> **EXERCISE AIM**
In the entries below, spot each line with the word "pour" and copy it.

> **EXTRACTED MATERIAL**
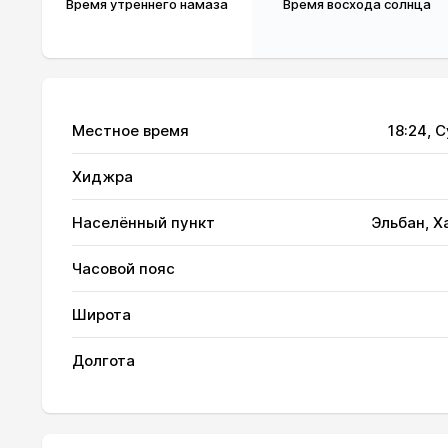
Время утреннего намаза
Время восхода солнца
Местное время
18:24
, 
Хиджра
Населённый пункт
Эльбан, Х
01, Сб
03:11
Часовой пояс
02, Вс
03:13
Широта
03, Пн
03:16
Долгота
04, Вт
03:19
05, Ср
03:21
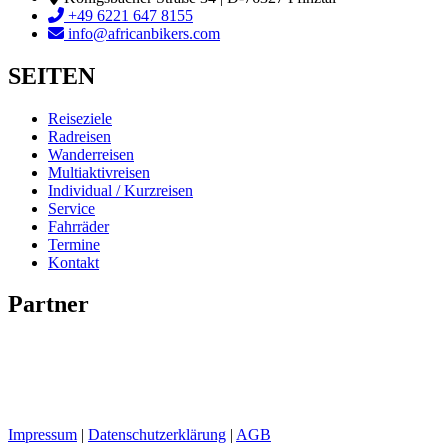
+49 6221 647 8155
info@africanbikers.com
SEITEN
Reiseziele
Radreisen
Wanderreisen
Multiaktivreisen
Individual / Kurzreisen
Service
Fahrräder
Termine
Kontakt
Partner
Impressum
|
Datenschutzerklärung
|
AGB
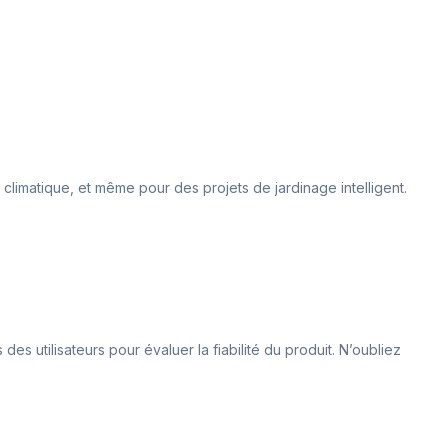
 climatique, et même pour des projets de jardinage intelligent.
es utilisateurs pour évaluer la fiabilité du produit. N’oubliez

---

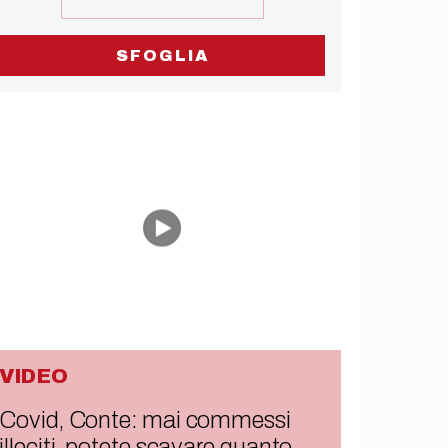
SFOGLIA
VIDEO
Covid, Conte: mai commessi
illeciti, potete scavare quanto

> **OUTPUT OF THE TASK**
 climatique, et même pour des projets de jardinage intelligent.
es utilisateurs pour évaluer la fiabilité du produit. N’oubliez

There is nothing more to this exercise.